Последняя дверь хлопнула где-то наверху, и двор опустел. Только тополиный пух кружился в свете фонаря, и откуда-то сверху долетал звук телевизора.
– Мой Лёша женится, – сказала Марина. – Через месяц. Сказал — мне не обязательно приезжать.
Алевтина Петровна не ответила. Не потому что не услышала.
– У вас есть ещё платки? – спросила Марина.
– Полный ящик. Зачем тебе?
– Покажете?
Алевтина Петровна перестала шить. Посмотрела на Марину — не мельком, не искоса, а прямо, как смотрят на человека, которого видят впервые. Не ту Марину, которая восемь лет проходила мимо. Другую.
– Завтра, – сказала старуха. – Приходи после семи. Я заварю чай.
Алевтина Петровна протянула ей платок. Тот самый — с веткой. Или с трещиной.
***
Марина взяла платок. Ткань была мягкой, стиранной много раз, хотя платок был сегодняшний. Нитка — тёмно-синяя, узор неоконченный, ветка обрывалась на середине.
– Он не закончен, – сказала Марина.
– Я и не успела. Ты села — я отвлеклась.
Марина положила пуговицу в карман и аккуратно сложила платок. Не спрятала — держала на коленях, как до этого держала Алевтина Петровна.
– Я приду завтра, – сказала Марина, вставая.
Алевтина Петровна кивнула.

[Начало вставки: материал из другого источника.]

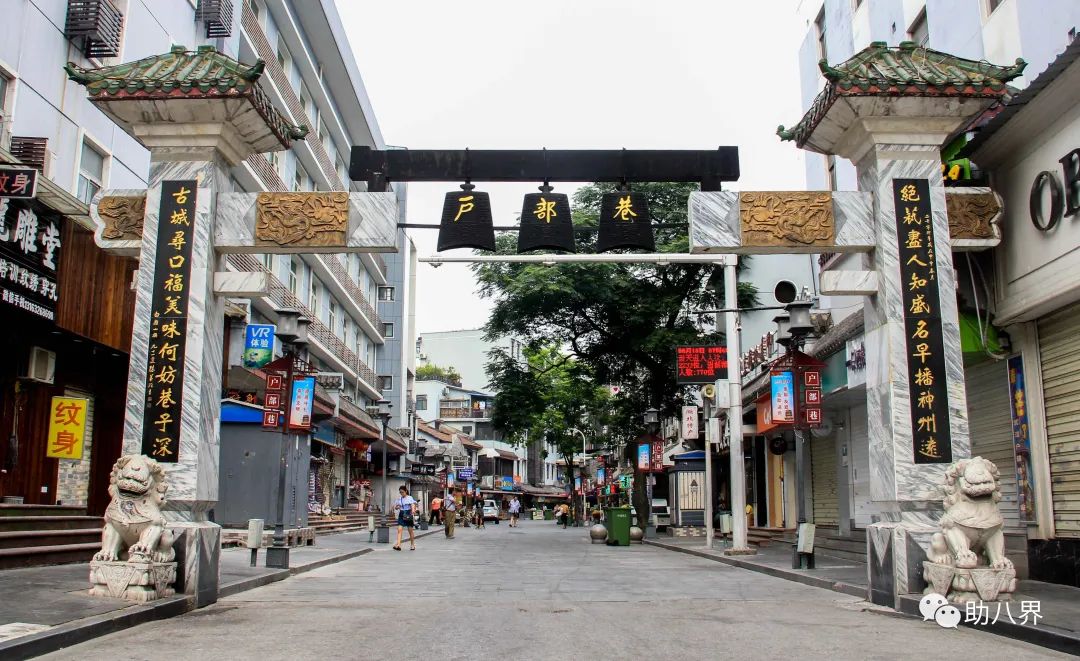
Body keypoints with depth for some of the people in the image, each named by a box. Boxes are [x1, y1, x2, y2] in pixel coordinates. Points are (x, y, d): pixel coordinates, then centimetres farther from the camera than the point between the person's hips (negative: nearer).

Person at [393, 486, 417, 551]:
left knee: (410, 530, 5)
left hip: (408, 515, -3)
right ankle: (398, 544, -20)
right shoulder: (399, 499, 10)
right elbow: (395, 507, 16)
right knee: (399, 529, -12)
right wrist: (397, 507, -9)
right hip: (401, 515, 3)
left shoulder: (409, 498, -3)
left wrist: (413, 510, -40)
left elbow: (413, 504, -19)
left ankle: (412, 545, 18)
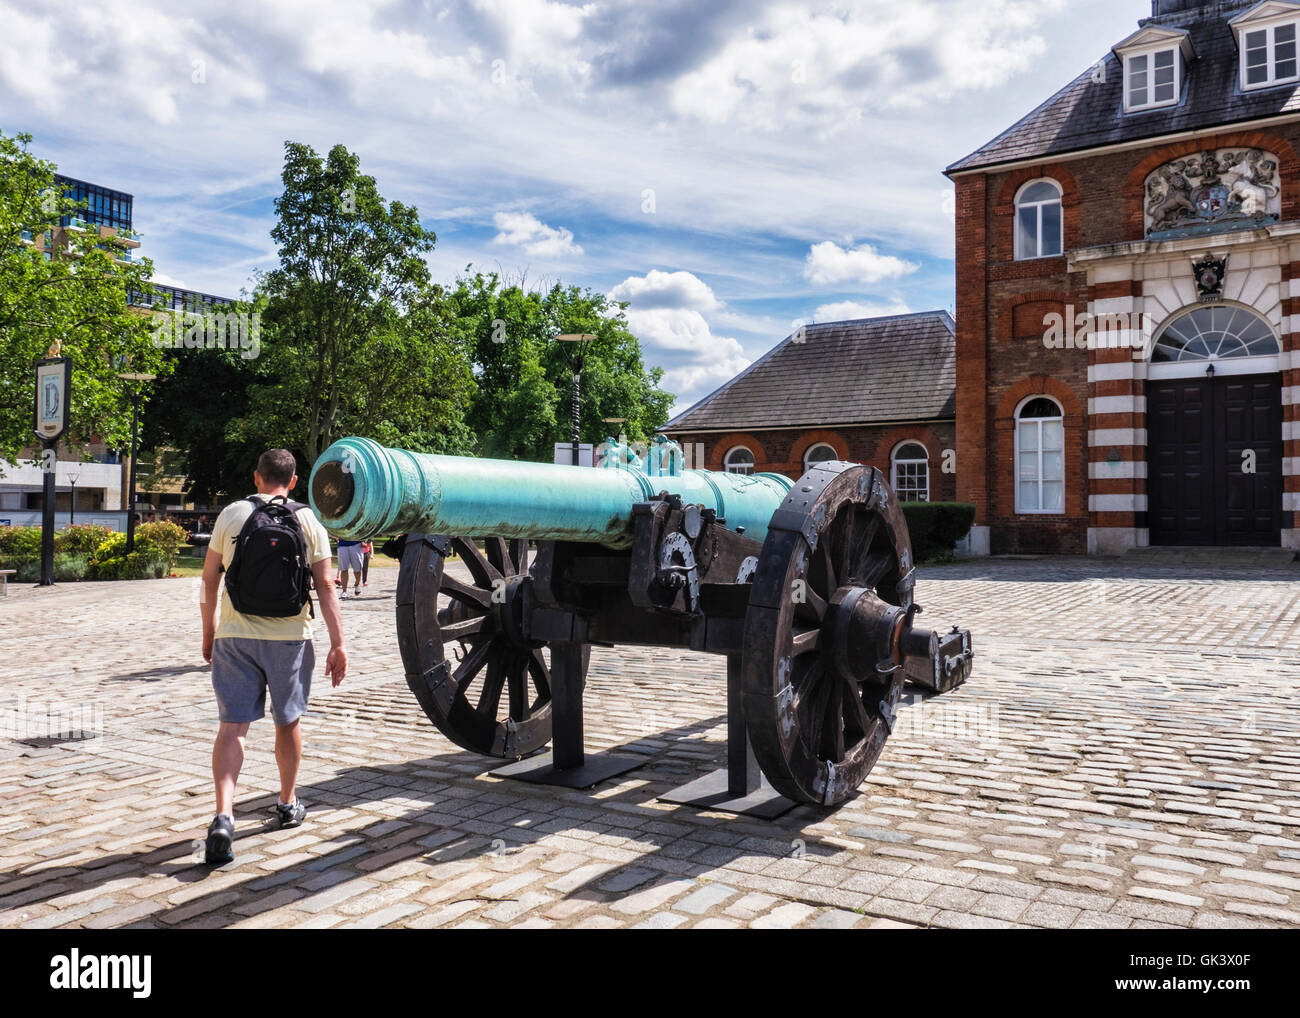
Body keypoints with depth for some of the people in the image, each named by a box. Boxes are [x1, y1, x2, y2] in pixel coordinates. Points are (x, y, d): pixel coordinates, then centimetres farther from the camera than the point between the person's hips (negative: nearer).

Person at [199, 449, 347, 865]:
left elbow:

Убрала иглу в маленький тканевый чехол и тоже встала — тяжело, опираясь на край лавочки.
– Спасибо, – сказала старуха.
– За что?
– За то, что села.
Марина дошла до подъезда и обернулась. Лавочка стояла пустая. Облупившаяся краска на спинке, просевший левый бок. Та же самая лавочка, мимо которой она ходила тысячу раз.
Но завтра вечером на ней будут сидеть двое. И одной из них — будет Марина.